Toni Erdmann, le 3eme film de l’allemande Maren Ade, était un des moins attendus de la compétition cannoise 2016. Il s’est vite imposé comme un des favoris pour la Palme d’or. Hélas, le jury est passé étrangement à côté, ratant ainsi l’occasion de récompenser une réalisatrice originale, audacieuse et pleinement maîtresse de son art.
De l’art d’être père
Il n’est jamais facile de dire aux gens qu’on les aime, même à son père, même à sa fille, surtout quand la vie et les kilomètres vous tiennent à distance. Winfried est un incorrigible farceur. Faire des blagues, en permanence, avec n’importe qui et n’importe où, est la meilleure manière qu’il a trouvé pour dissimuler sa sensibilité à fleur de peau.
Sa fille, Inès, lui manque. Beaucoup. Ambitieuse, carriériste, elle travaille pour une société de conseil allemande appelée à régler une transaction délicate en Roumanie. Et depuis qu’elle est à Bucarest, happée par sa carrière, elle n’a plus de temps à consacrer à son père. Même quand elle rentre en Allemagne pour son anniversaire , elle est constamment pendue au téléphone.
A vrai dire, les manières de sa fille le dégoûte, alors qu’elle a parfois honte de lui. Qu’importe. Winfried s’invite à Bucarest et devient un grippage inattendu et imprévisible dans la vie de sa fille. Et même quand elle le croit reparti, elle n’est pas au bout de ses peines. Nous spectateurs, nous sommes aux anges.
Toni Erdmann ou l’amour filial v/s la compétition internationale
Toni Erdmann, du nom d’un des personnages – mais on ne vous dira pas lequel!- est un film en équilibre précaire mais parfaitement tenu entre une déclaration d’amour magnifique, certes peu conventionnelle d’un père à sa fille et une critique acerbe du système économique actuel. Le raccourci peut sembler étonnant mais dans le film, il se tient.
Winfried adore sa fille mais désapprouve son métier, sa réussite au regard du prix qu’elle paie pour y parvenir. Habituée aux compromissions, à la rationalisation imposée par le top management des entreprises pour lesquelles elle travaille, Inès a dissous ses sentiments, ses émotions dans son efficacité professionnelle et sa capacité froide, à trouver des solutions toujours plus pertinentes d’un point de vue économique, absurdes d’un point de vue humain.
Un père et une fille
Son père Winfried n’a jamais eu ni ce talent, ni cette ambition. Pour lui, à l’inverse, l’homme et le plaisir priment. Il le paie cher d’ailleurs, poussé par son ironie perpétuelle sur les franges marginales de la société. Ce dont il semble se foutre. En revanche, il ne badine ni avec l’amour filial, ni avec les sentiments. Et le montre, à sa façon.

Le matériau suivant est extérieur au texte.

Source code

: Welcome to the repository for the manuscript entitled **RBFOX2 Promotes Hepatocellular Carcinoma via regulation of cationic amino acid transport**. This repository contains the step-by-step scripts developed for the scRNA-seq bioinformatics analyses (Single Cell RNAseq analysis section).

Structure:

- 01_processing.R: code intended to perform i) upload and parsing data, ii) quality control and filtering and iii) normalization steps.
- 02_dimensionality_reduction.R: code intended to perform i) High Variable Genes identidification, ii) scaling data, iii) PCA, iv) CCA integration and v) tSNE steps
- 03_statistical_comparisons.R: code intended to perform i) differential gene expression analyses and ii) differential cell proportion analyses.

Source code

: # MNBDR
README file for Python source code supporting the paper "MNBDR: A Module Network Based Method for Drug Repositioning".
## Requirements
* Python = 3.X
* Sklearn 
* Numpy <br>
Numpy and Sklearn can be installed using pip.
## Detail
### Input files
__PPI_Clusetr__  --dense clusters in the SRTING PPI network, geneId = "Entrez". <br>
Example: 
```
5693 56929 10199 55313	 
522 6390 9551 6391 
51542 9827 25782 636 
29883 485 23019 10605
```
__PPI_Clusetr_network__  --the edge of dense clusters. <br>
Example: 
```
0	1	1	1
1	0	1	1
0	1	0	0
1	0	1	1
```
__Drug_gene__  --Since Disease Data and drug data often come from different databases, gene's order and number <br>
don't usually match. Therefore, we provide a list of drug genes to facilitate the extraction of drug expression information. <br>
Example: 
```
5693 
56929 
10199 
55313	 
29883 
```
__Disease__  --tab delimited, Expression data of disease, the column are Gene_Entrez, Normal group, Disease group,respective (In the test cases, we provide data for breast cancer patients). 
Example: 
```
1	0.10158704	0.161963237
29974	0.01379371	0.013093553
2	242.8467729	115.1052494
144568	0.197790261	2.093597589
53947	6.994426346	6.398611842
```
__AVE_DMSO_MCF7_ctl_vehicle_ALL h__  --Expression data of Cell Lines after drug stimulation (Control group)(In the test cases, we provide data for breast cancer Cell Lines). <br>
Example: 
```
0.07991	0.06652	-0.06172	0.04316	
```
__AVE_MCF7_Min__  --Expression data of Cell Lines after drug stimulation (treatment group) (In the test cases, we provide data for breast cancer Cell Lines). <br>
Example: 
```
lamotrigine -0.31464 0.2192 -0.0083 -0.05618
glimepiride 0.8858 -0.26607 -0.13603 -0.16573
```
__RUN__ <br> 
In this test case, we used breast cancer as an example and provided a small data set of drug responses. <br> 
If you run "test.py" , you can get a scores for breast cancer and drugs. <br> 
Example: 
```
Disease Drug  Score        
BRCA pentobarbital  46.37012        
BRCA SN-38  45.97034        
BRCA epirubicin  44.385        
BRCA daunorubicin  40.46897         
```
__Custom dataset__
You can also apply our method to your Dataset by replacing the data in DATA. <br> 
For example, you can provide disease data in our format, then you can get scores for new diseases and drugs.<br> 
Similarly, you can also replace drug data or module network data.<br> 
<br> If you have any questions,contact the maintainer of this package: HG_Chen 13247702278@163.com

Comment réconcilier ce duo que tout oppose? C’est justement le miracle de ce film écrit et réalisé par Maren Ade, productrice de Miguel Gomes (Tabou, le trilogie des Mille et une nuits) et jeune réalisatrice dont seul, le second film Everyone Else est sorti en France.
Toni Erdmann, une montée en puissance vers un sommet de comédie
Dans un final époustouflant et inattendu – pour ne pas dire complètement barré! et irrésistiblement drôle – le père et la fille vont finir par se rapprocher sans abdiquer leurs principes. C’est d’autant plus intéressant que ce couple est rarement traité ainsi au cinéma, c’est-à-dire à égalité, les deux étant des adultes liés par une histoire commune mais qu’une génération distingue.
Le scénario habile, audacieux permet aux deux comédiens de réaliser une composition hors norme, évidemment plus en faveur du père fantaisiste, brillamment campé par un Peter Simonischek déchaîné mais auquel Sandra Hüller oppose une rigidité bienveillante. C’est à la fois hilarant et profond, offrant un lecture aussi drôle au premier qu’au second degré, égratignant au passage avec une ironie féroce les manières des entreprises aujourd’hui dans leurs relations humaines. Audacieux, réjouissant, intelligent.. bref, nécessaire!
De Maren Ade, avec Sandra Hüller, Peter Simonischek…
2016 – Allemagne – 2h42
Toni Erdmann de Maren Ade concourait en compétition officielle pour la Palme d’or. Il était un des trois films réalisés par une femme. Il a obtenu le prix de la Fipresci, remis par un jury international de critiques de cinéma. Il sortira en salle le 17 août 2016.